Drink your liquid about 30 minutes before or after a meal so it doesn't fill your stomach, leaving little room for whole foods that aid in weight gain.
Don't Forgo Healthy Desserts
Just like with drinks, this doesn't mean you should load up on cake, cookies, candy or brownies, which offer very little in the way of nutrient density. Instead, choose a healthy treat that allows you indulge in something you might otherwise skip for the benefit of adding some additional calories to your meal plan. The Mayo Clinic suggests the following items.
- Fruit pies
- Granola bars
Even if you're underweight, your body still relies on a healthy dose of physical activity to stay healthy and prevent a range of health conditions. However, the type of exercise you choose can play a role in healthy weight gain.
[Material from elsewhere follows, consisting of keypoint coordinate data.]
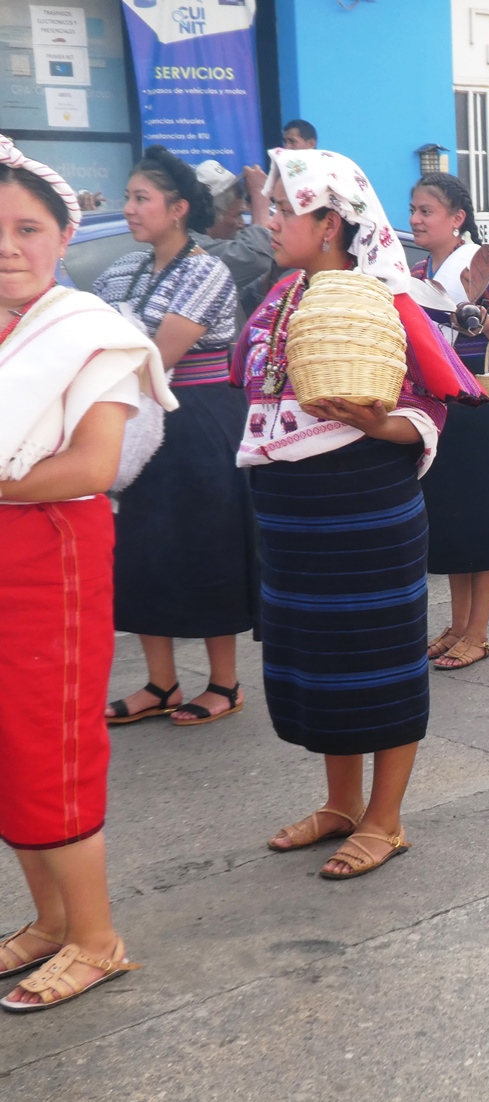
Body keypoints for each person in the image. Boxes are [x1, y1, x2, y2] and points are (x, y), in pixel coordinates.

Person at [238, 148, 483, 878]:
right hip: (292, 516)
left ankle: (386, 818)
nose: (270, 221)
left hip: (364, 508)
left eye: (287, 209)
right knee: (319, 661)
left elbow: (431, 408)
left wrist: (377, 424)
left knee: (378, 658)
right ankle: (342, 804)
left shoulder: (381, 300)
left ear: (331, 223)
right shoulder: (280, 298)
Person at [0, 136, 174, 1010]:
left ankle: (97, 938)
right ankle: (51, 921)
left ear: (64, 236)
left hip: (50, 557)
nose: (8, 247)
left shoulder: (91, 335)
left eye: (27, 228)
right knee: (7, 751)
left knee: (49, 749)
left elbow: (92, 465)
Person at [95, 148, 253, 727]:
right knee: (142, 550)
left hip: (198, 422)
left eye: (142, 198)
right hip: (138, 423)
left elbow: (157, 357)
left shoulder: (206, 271)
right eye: (128, 197)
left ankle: (224, 682)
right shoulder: (120, 271)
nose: (129, 208)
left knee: (206, 546)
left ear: (178, 208)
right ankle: (160, 683)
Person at [408, 172, 489, 670]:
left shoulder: (485, 267)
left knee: (484, 523)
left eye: (426, 211)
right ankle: (457, 626)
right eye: (413, 210)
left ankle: (477, 634)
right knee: (454, 522)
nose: (415, 219)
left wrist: (480, 317)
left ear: (457, 218)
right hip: (439, 406)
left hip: (480, 410)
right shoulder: (416, 272)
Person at [190, 159, 274, 296]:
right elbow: (256, 257)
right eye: (238, 215)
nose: (242, 224)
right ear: (212, 216)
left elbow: (241, 299)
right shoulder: (191, 248)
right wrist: (259, 194)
Strength training is the way to go. This type of exercise builds lean muscle mass, which weighs more than fat and can help you increase your overall weight in a way that's healthy and beneficial for your overall health as well as your weight goals. The following types of exercise count as strength training, according to the Centers for Disease Control and Prevention.
- Lifting weights
- Body weight exercises such as push-ups, sit ups and squats
- Using resistance bands
- Heavy gardening such as shoveling or digging
Gaining Weight Safely
As with trying to lose weight, attempting to add pounds can seem like it takes all your energy and focus. While that might be true at the outset of your program, it doesn't have to continue.
The ADA suggests talking to a registered dietician who can help you develop meal plans and provide recipes that free you from having to research and create them on your own. A dietician takes into account your food preferences and schedule to help you come up with a doable plan that won't take over every aspect of your life. With a bit of time and practice, you'll be a pro and gaining weight will simply become part of your daily habits.